### TASK STATEMENT
Copy every line of the entries that has the string "μαζί" in it.

### EXERCISE MATERIAL

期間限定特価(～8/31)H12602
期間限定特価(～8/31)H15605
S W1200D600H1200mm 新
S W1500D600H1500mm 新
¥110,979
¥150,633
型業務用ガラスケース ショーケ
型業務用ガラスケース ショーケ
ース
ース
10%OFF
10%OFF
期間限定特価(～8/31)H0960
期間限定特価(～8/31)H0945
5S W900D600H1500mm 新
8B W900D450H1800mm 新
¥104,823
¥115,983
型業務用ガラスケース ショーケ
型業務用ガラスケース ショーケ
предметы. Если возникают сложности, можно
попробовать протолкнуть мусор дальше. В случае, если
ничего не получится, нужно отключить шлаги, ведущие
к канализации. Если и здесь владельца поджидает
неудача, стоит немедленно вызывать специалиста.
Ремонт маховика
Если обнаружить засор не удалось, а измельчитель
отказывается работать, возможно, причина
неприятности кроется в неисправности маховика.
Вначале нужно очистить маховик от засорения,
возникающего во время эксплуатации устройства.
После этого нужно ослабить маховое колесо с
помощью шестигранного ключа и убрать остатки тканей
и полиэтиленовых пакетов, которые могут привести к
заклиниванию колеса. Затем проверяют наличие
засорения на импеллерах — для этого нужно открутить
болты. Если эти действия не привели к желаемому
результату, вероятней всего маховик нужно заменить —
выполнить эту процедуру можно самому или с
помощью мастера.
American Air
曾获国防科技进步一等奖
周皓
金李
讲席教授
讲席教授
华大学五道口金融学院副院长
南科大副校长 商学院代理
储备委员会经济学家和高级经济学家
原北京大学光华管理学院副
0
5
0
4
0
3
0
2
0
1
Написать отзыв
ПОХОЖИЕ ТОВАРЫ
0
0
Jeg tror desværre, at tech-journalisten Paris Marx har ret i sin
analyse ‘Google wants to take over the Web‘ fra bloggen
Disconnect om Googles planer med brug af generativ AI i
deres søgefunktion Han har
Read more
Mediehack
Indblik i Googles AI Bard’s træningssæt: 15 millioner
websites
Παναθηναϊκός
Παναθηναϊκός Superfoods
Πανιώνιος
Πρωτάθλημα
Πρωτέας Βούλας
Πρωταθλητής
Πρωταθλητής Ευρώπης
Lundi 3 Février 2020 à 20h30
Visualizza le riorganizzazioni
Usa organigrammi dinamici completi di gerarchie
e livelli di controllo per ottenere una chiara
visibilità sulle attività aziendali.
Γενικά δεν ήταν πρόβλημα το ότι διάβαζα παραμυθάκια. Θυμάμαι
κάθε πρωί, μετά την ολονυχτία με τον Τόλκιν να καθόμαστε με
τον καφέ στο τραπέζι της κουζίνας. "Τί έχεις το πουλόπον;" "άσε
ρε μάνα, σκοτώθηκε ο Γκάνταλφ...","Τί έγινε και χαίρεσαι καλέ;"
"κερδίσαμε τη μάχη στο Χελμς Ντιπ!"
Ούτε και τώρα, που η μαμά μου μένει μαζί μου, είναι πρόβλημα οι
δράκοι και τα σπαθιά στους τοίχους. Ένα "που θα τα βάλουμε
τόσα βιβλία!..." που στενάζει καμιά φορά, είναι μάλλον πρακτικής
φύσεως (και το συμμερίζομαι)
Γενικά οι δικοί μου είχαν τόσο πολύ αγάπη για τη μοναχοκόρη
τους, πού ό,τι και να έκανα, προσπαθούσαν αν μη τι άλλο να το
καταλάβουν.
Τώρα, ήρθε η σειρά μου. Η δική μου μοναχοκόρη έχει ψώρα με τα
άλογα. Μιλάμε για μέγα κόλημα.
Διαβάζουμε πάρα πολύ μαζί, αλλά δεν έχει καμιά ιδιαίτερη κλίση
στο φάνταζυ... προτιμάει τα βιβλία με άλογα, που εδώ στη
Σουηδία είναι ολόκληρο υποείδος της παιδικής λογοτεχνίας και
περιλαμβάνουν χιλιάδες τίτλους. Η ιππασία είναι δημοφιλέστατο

### OUTPUT OF THE TASK
Ούτε και τώρα, που η μαμά μου μένει μαζί μου, είναι πρόβλημα οι
Διαβάζουμε πάρα πολύ μαζί, αλλά δεν έχει καμιά ιδιαίτερη κλίση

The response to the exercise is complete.